There is, however, something that I wish I'd heard her say, and did not hear--or heard it only muffled by the powerful feminist subtext. I wish, when she heard the boos, as I did, and the cries of "Denver! Denver!", that she had been able to go off script and say something to those of her ardent supporters who can see no further than their Hillary. I wish she had been able to say something like this: "Listen, I do appreciate your loyalty. I'm honored by your passion and devotion. I'm flattered that you think so highly of me that you're convinced that nobody can do the job but me. Thank you...

"Thank you, but... I want you to understand that this is not eventually about me--and it's only in small part about my being a woman, no matter how ground-breaking that might be. I do take credit for that, with I think justifiable pride. But this is more importantly still about the ideas we stand for, the principles we believe in, the policies we seek to have implemented for the good of the country. I want you to understand my view that, in these matters, there is little that separates me from Barack Obama and much that separates me from John McCain; and that to even threaten to withhold your support from Obama is to make a mockery of those ideas, those principles, and those policies.

"I think we all know, in our hearts as well as our heads, if we think about it, that what is promised on the campaign trail will certainly be modified by real life political contingencies. Obama and I have differed, certainly, in some details--not only in our approach to health care, but in other matters also. But on the big issues--such as the pressing need for a universal health care system or the need to disengage from a disastrous war--we have no disagreements that cannot be resolved with thoughtful discussion and negotiation. I have noted, even, that the Senator prides himself on his ability to maintain an open mind, and that he promises to listen attentively to ideas other than his own. You may be sure than mine will be among them.

"I do not want you to think of these words as merely an endorsement--though they are that. I want you to understand very clearly that you now have an opportunity and a responsibility to change your mind. I do not ask for, nor do I need your further support. Your love and regard are welcome, and I thank you for these gifts of recognition. As for your political passion, however, I ask you to abandon the notion that this process was in some way unfair to me, even if you believe it to have been so, or that to press forward in my quest would be productive.

"I understand your disappointment and your anger. Truth be known, at some deep level, I share both of them. But, to those of you who boo at the mention of Obama's name, know that you will deeply disappoint me and betray everything we have fought together for if, out of pique or spite, you fail in your responsibility to hold to the values that we share. You will not be doing me, yourselves, or the country any favor. It's time, now, for us all to move beyond personal acrimony and vindictiveness, and to work for what we know to be the common good..."

If I add my own little quibble this late in the game, it's because I take seriously the senator's promise to do everything she can to assure Obama's election in November, and because I believe that this slight adjustment in the tone and tenor of her communications is needed to achieve that end.

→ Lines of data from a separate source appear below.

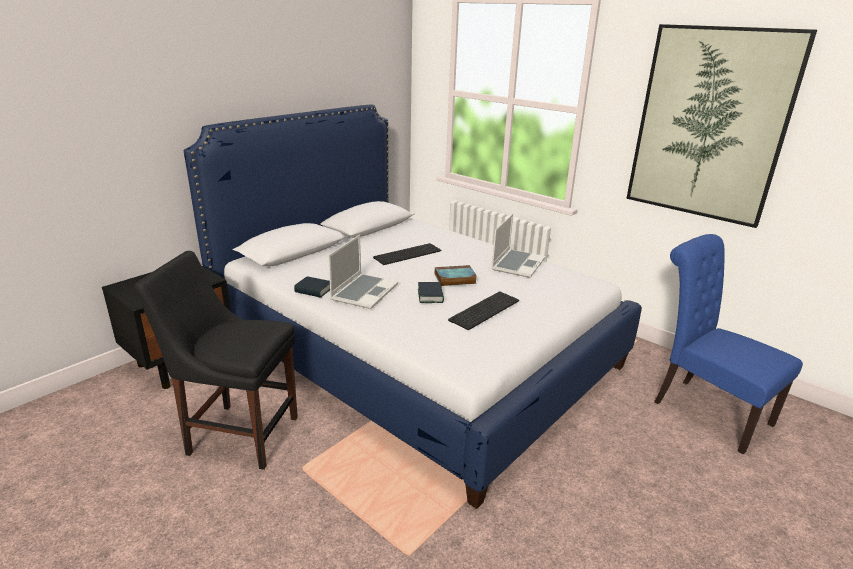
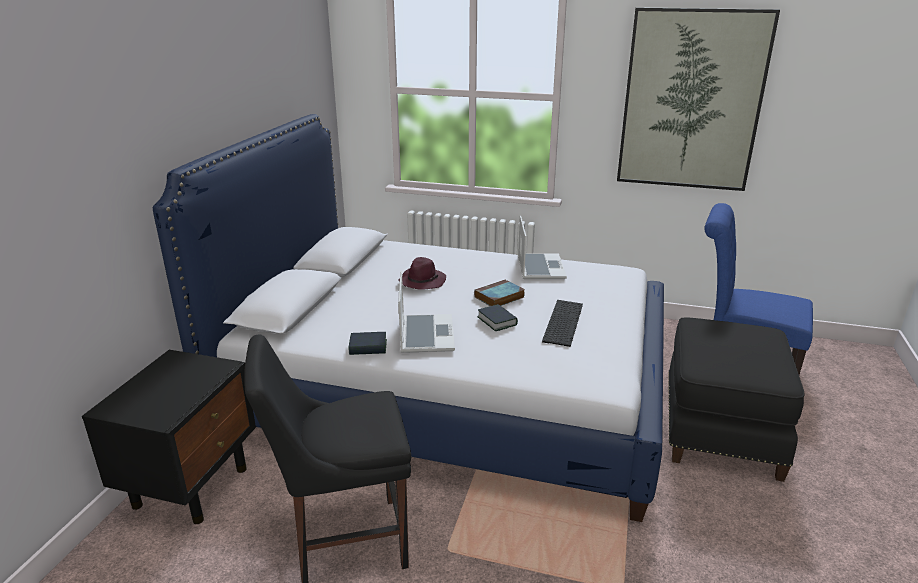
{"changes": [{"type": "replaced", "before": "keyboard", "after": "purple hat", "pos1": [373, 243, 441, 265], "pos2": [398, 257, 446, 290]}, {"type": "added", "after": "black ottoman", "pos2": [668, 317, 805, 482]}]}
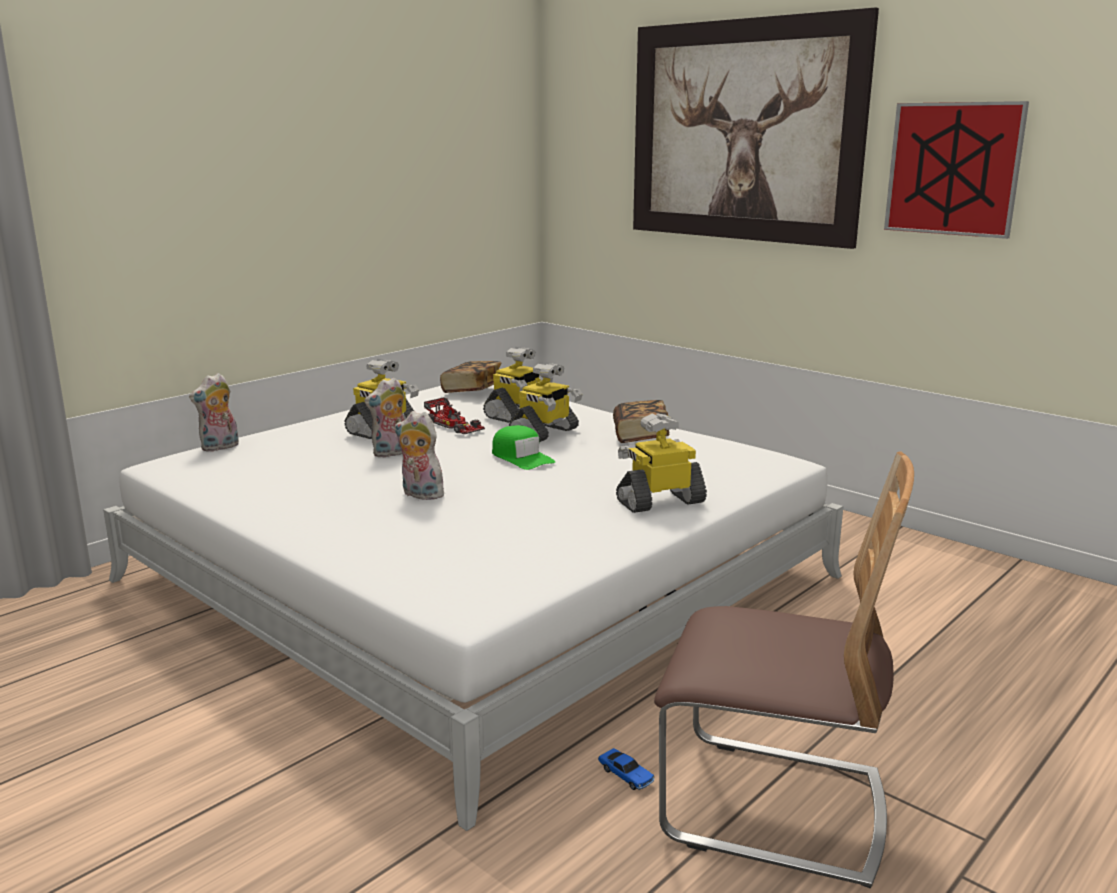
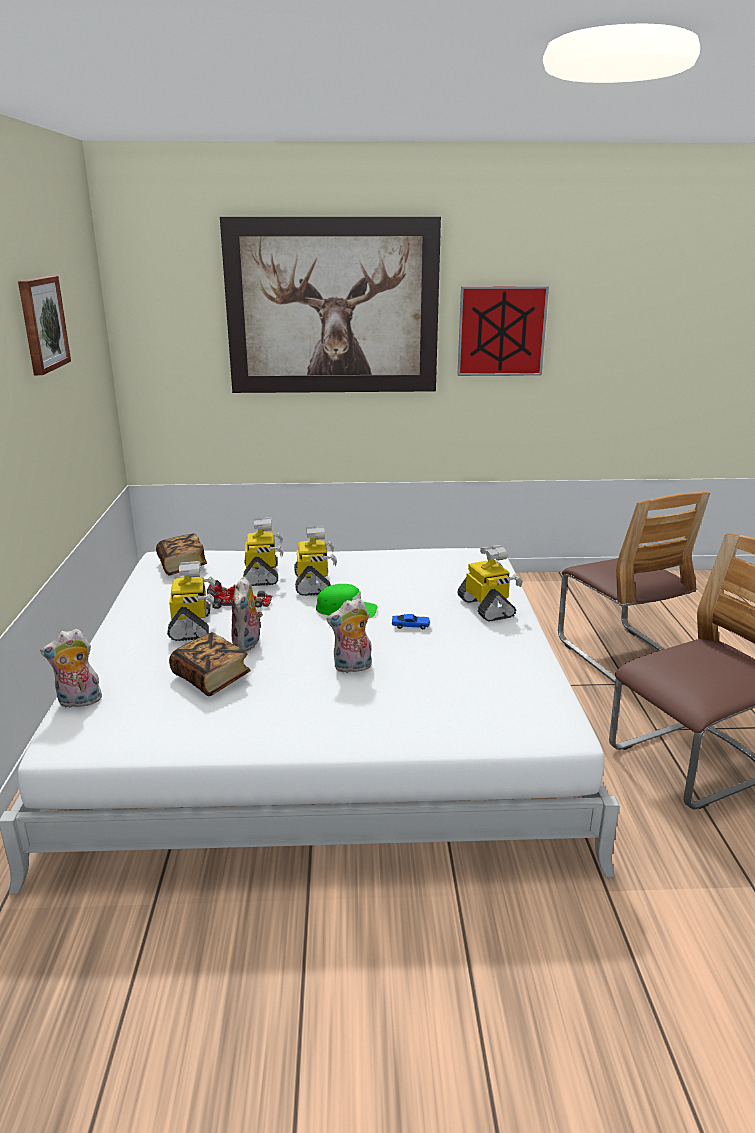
{"changes": [{"type": "turned", "before": "plush toy", "pos1": [189, 373, 239, 452], "pos2": [40, 629, 105, 708], "turn": 75}, {"type": "moved", "before": "book", "pos1": [613, 400, 670, 443], "pos2": [169, 632, 251, 696]}, {"type": "turned", "before": "toy robot", "pos1": [616, 413, 707, 513], "pos2": [458, 545, 523, 621], "turn": 135}, {"type": "moved", "before": "toy car", "pos1": [598, 748, 655, 790], "pos2": [392, 614, 430, 629]}, {"type": "added", "after": "picture", "pos2": [18, 276, 71, 375]}, {"type": "added", "after": "chair", "pos2": [558, 492, 710, 684]}]}
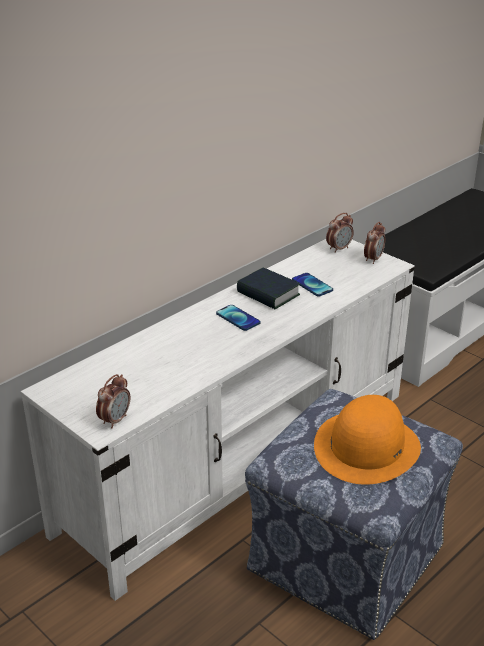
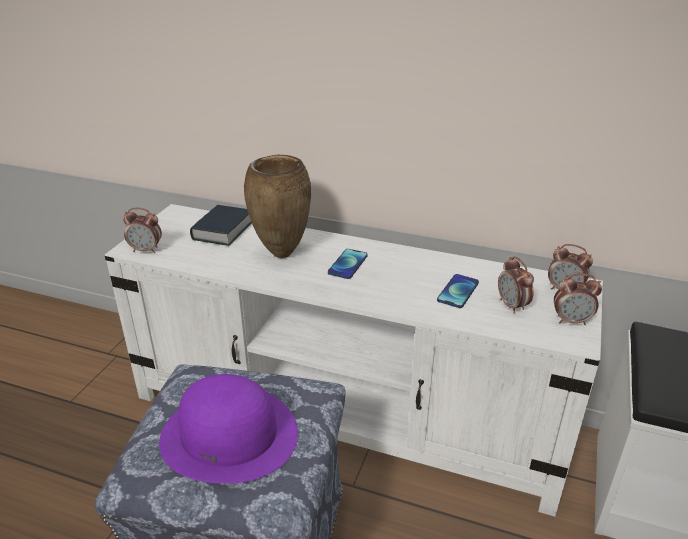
{"changes": [{"type": "moved", "before": "book", "pos1": [237, 268, 300, 309], "pos2": [190, 205, 252, 246]}, {"type": "recoloured", "before": "orange hat", "after": "purple hat", "pos1": [314, 395, 421, 485], "pos2": [159, 374, 298, 484]}, {"type": "added", "after": "brown vase", "pos2": [244, 155, 311, 258]}, {"type": "added", "after": "alarm clock", "pos2": [498, 256, 534, 314]}]}
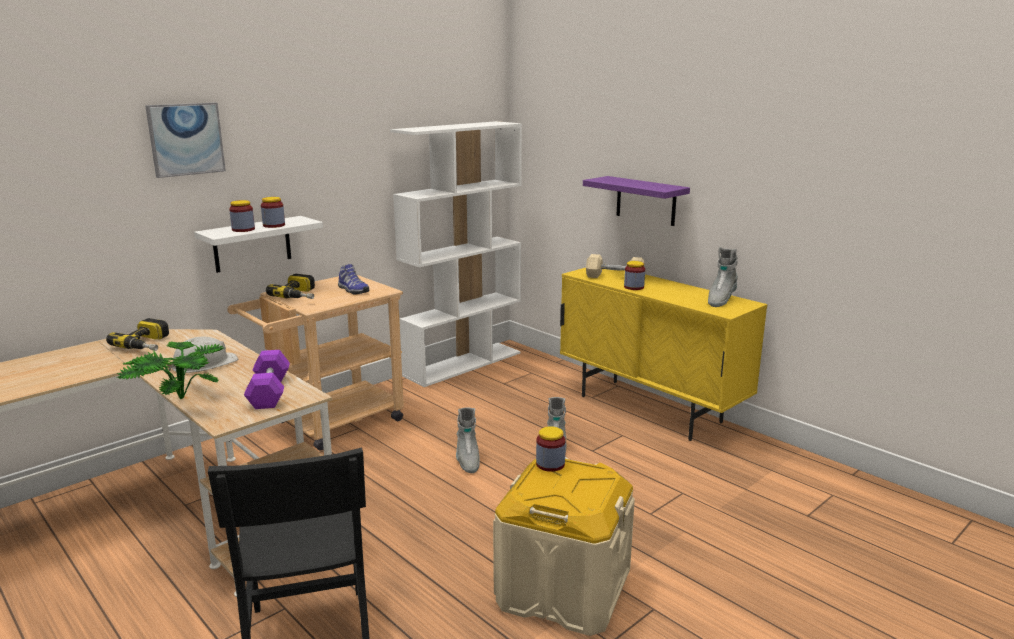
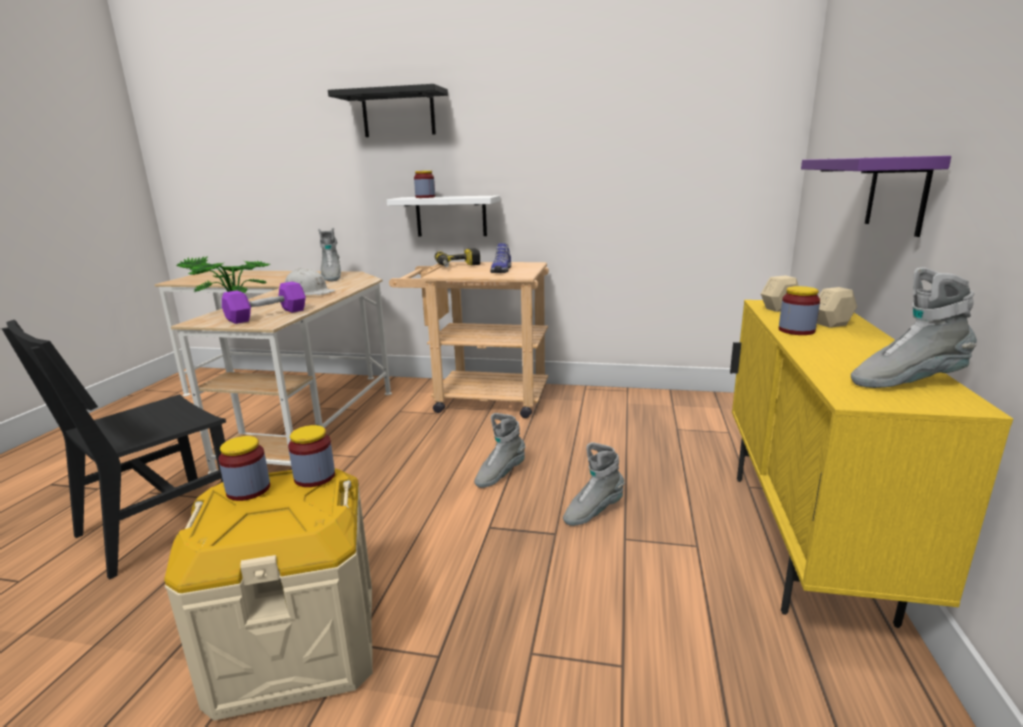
{"changes": [{"type": "replaced", "before": "picture", "after": "black shelf", "pos1": [145, 103, 226, 178], "pos2": [328, 84, 448, 137]}, {"type": "removed", "before": "white bookcase", "pos1": [390, 121, 522, 387]}, {"type": "moved", "before": "jar", "pos1": [261, 197, 285, 228], "pos2": [218, 436, 270, 501]}, {"type": "replaced", "before": "power drill", "after": "grey boot", "pos1": [106, 318, 169, 351], "pos2": [318, 228, 341, 281]}]}
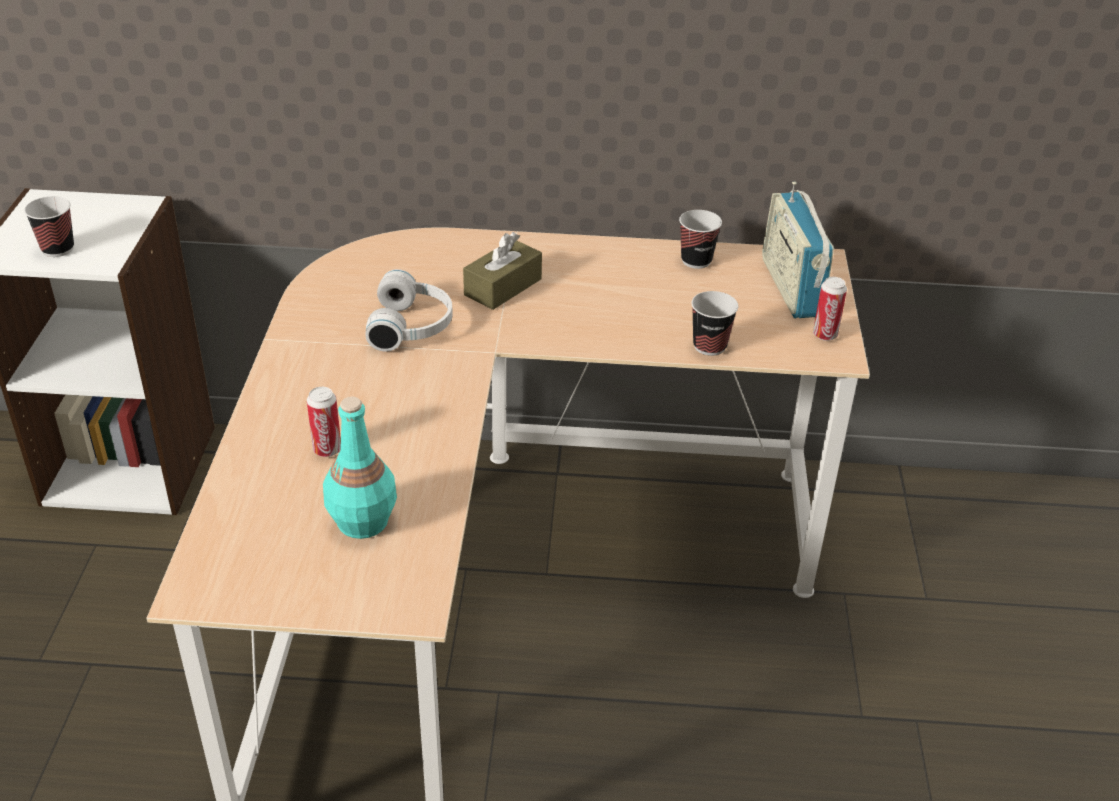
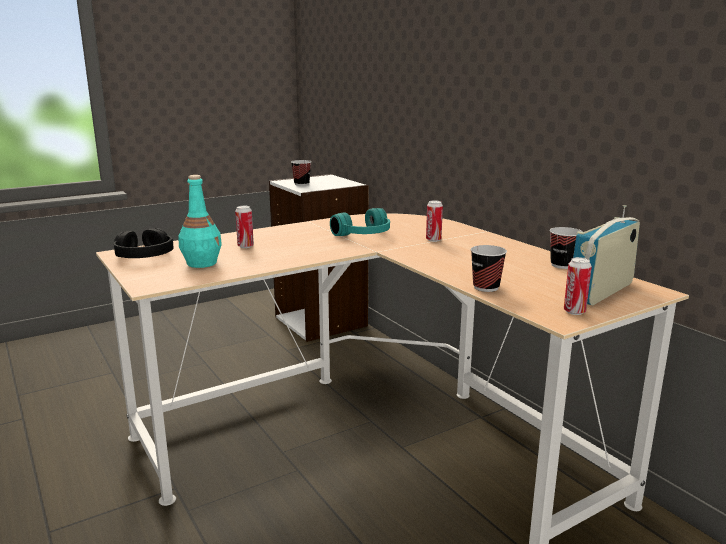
{"changes": [{"type": "replaced", "before": "brown tissue box", "after": "can", "pos1": [463, 232, 542, 310], "pos2": [426, 200, 443, 242]}, {"type": "recoloured", "before": "white headphones", "after": "turquoise headphones", "pos1": [365, 269, 453, 351], "pos2": [330, 208, 390, 236]}, {"type": "added", "after": "black headphones", "pos2": [114, 228, 173, 258]}]}
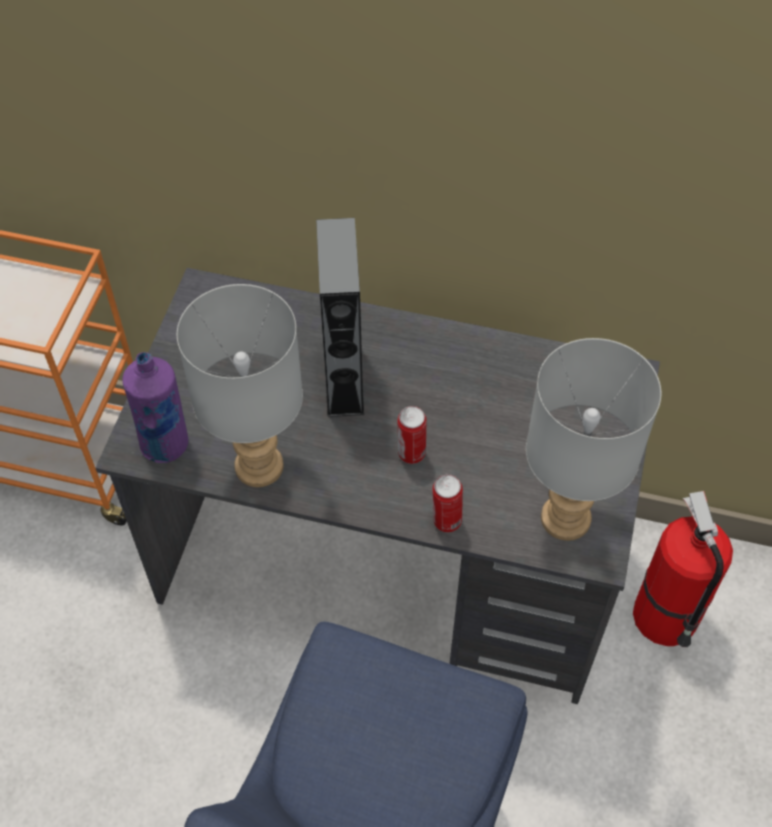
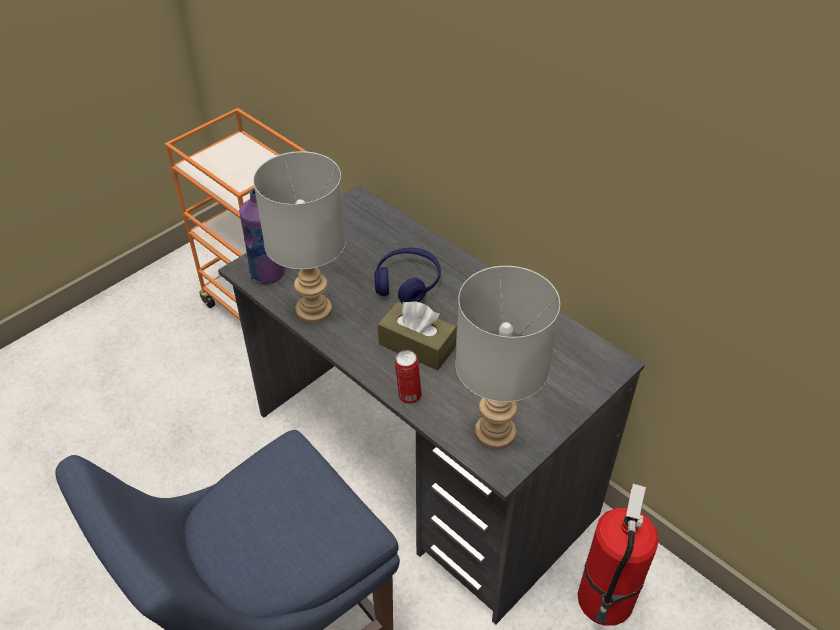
{"changes": [{"type": "replaced", "before": "grey speaker", "after": "blue headphones", "pos1": [316, 218, 364, 417], "pos2": [374, 248, 441, 303]}, {"type": "replaced", "before": "can", "after": "brown tissue box", "pos1": [398, 406, 426, 464], "pos2": [378, 301, 457, 370]}]}
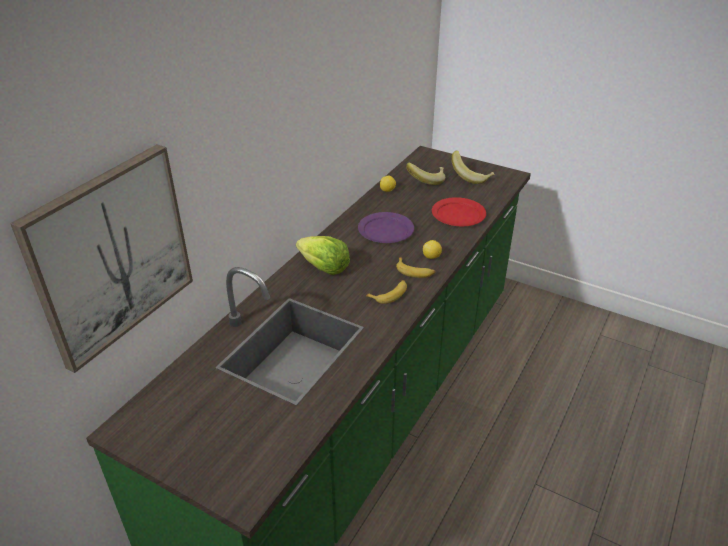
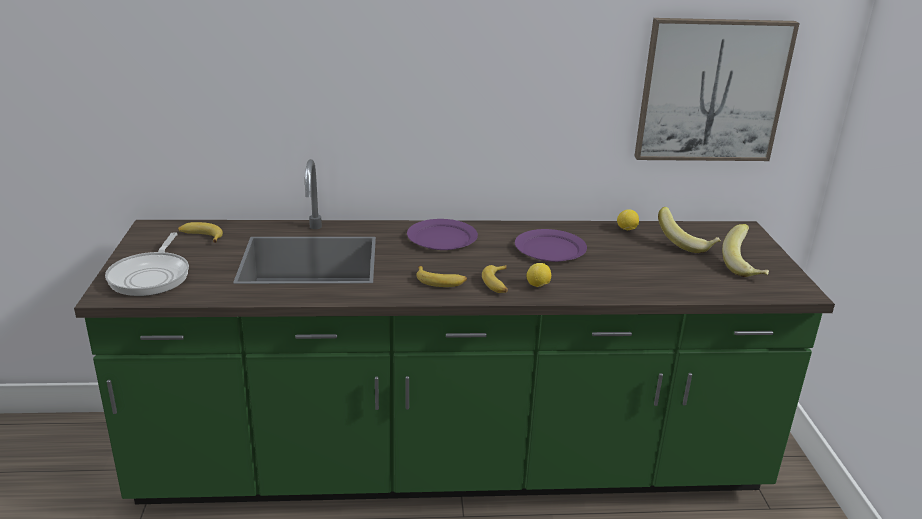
{"changes": [{"type": "moved", "before": "picture", "pos1": [10, 144, 193, 373], "pos2": [634, 18, 800, 161]}, {"type": "removed", "before": "red plate", "pos1": [432, 197, 486, 226]}, {"type": "replaced", "before": "lettuce", "after": "purple plate", "pos1": [296, 236, 350, 275], "pos2": [407, 219, 478, 250]}, {"type": "added", "after": "banana", "pos2": [178, 222, 223, 243]}, {"type": "added", "after": "frying pan", "pos2": [105, 232, 189, 296]}]}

While I understand that some of the above was implied in what she said last Saturday, I wish she had been able to transcend that imperious, constantly reiterated "I" and exhort her followers to embrace the perspective of the "we". That might have done something to influence obdurate positions, and would certainly have left me feeling reassured that she does mean what she says.


Mark said...

Beautifully written. Very beautifully written.

heartinsanfrancisco said...

I, too, felt that her speech fell short of the mark I would have desired because of such omissions.

You should be a political speech writer, though. What you said was perfect, and I wish that Hillary Clinton had been inspired to encourage a "we" rather than "me" point of view in her followers. I don't think her ego could allow it, however, because she has always put herself ahead of the party and taken the position that what is good for Hillary is good for the world.